The lack of pomp and circumstance, and the fact that Luke Null even shows up in more than one sketch, signals that maybe no one is heading out of “SNL” after this season. But beyond that, the problem certainly hasn’t been the current cast, old or new. Besides the cold opens and the show’s general reliance on outside celebrities (past cast members or not), writing to and trusting the voice of the host has been a big problem of the year, though it has gotten better towards the end of the season. Of course, as mentioned, despite the lack of highlighting Tina Fey this week, this is also kind of par for the course for her as a host/part of the “SNL” machine. She works better as a premiere host, honestly, not a finale one.
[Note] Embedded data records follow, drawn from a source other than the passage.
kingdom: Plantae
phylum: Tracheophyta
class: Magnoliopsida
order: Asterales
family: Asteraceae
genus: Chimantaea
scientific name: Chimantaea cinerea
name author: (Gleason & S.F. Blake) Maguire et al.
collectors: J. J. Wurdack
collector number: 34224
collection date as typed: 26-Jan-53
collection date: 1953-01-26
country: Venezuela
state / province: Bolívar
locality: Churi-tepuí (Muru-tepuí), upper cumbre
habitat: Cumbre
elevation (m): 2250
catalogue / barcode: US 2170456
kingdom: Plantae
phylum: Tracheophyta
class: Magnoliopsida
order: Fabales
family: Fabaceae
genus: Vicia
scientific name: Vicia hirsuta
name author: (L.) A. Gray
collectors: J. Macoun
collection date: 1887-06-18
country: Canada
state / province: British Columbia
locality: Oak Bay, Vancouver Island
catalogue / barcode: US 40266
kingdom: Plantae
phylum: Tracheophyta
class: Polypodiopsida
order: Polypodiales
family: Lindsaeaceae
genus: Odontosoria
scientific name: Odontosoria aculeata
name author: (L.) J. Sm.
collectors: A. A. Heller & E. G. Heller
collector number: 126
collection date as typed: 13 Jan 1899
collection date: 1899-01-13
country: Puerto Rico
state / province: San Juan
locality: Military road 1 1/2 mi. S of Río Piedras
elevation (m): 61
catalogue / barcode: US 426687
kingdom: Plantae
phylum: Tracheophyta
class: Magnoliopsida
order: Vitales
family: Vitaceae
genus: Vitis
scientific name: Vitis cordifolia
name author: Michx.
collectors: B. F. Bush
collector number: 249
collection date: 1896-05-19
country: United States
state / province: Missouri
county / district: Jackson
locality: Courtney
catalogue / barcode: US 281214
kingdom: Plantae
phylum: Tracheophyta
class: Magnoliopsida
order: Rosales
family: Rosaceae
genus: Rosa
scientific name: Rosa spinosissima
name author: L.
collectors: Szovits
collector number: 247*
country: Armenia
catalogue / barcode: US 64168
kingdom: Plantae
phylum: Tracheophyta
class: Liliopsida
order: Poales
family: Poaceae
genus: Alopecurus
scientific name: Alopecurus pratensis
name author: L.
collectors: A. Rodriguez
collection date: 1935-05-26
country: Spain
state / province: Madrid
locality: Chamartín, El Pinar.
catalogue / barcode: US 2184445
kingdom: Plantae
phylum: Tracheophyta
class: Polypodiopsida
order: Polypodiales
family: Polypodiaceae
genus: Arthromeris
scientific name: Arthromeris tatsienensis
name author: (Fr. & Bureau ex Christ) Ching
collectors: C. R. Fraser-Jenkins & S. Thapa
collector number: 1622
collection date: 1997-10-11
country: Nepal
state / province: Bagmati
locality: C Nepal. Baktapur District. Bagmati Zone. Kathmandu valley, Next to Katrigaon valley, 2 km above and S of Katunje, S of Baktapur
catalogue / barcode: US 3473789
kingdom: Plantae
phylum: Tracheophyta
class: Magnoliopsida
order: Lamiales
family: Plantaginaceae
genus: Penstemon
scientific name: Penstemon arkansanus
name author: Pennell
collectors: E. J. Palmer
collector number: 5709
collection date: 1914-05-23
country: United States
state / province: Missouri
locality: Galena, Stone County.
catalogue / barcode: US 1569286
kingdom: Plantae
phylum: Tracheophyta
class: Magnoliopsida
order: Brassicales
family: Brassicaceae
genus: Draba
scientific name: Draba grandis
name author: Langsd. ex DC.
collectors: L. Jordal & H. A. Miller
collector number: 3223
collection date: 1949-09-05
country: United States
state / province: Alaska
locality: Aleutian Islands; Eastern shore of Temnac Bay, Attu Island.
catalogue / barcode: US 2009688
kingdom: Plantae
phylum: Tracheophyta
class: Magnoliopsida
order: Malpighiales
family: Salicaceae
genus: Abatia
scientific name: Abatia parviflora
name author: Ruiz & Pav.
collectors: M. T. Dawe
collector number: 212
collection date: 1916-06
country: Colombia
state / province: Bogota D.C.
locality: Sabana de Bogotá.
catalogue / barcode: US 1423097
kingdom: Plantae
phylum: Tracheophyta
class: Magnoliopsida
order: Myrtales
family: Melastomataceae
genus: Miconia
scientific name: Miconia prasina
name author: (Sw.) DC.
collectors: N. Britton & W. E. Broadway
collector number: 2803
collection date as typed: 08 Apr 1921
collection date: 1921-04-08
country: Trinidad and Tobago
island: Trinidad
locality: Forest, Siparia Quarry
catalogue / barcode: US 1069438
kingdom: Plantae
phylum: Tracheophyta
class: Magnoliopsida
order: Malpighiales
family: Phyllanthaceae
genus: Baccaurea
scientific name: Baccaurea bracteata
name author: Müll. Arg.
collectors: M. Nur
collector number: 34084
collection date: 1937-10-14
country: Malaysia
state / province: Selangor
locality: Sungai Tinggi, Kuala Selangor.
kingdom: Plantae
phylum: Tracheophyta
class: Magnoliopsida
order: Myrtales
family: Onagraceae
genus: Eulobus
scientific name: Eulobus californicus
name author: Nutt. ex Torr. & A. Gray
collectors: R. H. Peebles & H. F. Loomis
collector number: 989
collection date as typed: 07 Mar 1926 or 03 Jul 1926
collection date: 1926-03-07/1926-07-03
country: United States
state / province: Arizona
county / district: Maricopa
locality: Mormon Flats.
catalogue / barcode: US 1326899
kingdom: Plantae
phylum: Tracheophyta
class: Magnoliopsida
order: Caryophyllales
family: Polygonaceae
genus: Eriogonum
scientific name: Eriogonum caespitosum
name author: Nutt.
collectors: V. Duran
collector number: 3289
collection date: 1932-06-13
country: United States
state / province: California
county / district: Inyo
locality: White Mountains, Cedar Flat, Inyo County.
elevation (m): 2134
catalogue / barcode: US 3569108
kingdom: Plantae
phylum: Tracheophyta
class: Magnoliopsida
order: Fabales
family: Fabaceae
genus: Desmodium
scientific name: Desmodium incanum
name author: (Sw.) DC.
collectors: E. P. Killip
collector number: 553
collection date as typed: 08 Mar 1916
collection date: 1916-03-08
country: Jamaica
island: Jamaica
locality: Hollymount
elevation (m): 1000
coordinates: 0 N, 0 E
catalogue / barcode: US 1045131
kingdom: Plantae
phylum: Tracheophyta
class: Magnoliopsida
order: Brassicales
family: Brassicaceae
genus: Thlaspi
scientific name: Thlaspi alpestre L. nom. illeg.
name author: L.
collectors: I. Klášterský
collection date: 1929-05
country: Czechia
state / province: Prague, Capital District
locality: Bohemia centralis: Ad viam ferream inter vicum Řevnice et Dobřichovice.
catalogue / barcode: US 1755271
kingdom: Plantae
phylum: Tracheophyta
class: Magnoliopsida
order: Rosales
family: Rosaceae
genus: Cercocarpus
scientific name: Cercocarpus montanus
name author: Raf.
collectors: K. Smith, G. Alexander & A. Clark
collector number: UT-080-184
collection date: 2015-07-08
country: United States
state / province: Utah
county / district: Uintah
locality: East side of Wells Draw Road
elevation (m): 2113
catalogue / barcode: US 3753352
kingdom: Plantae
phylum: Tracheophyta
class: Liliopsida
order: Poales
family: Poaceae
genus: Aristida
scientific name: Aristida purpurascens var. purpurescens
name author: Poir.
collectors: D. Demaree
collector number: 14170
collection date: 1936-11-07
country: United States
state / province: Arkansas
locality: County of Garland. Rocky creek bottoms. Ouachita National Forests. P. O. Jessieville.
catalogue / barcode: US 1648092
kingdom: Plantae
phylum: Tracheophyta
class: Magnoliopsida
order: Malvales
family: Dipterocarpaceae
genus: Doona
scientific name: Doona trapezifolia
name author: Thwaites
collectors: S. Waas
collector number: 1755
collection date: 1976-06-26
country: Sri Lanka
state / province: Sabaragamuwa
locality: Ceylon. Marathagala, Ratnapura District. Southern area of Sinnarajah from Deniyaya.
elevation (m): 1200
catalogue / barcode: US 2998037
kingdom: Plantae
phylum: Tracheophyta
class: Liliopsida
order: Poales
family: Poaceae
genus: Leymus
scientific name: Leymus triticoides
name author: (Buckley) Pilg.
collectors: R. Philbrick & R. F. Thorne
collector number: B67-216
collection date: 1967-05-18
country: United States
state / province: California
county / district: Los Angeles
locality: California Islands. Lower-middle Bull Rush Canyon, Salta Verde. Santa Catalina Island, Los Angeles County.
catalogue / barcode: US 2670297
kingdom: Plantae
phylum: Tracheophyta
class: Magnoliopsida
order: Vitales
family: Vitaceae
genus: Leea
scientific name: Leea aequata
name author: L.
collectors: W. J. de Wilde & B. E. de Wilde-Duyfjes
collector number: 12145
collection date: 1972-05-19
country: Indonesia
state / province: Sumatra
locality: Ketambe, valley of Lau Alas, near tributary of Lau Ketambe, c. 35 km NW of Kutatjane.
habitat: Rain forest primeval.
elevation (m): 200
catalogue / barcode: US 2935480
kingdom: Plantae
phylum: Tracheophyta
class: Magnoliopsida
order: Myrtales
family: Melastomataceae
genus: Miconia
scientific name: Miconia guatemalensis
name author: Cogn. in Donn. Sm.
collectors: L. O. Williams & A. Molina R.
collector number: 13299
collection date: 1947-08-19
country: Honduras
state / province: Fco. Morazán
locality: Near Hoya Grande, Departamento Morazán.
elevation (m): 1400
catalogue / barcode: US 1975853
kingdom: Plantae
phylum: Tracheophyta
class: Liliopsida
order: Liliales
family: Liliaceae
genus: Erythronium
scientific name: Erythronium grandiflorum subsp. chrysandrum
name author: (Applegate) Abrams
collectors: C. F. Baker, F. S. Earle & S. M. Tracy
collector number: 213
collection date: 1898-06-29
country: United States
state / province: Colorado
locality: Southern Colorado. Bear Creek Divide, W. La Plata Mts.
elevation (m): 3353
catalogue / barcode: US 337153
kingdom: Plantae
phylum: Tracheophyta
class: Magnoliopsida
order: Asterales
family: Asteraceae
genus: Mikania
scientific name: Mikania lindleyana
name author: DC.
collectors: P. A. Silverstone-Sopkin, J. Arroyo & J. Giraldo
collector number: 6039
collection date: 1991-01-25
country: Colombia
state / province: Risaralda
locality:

Oh, and Nicki Minaj performs one amazing number (“Chun-Li,” while also doubling down on what people are sure to say, “Oh, so this is cultural appropriation.”) and half of one… well, it’s certainly a song (a Playboi Carti song which mostly sounds like a Dusty Rhodes-esque appreciation for polka dots but is actually called ).

Based on a lyrics search, the latter has a Natalie Imbruglia/“Torn” reference from Nicki, which would indicate it’s better than it actually is. But the best way to describe this episode and maybe this season as a whole is that Colin Jost says “homie” during Weekend Update. Yes, Michael Che calls it out, but it still happens. That’s the show.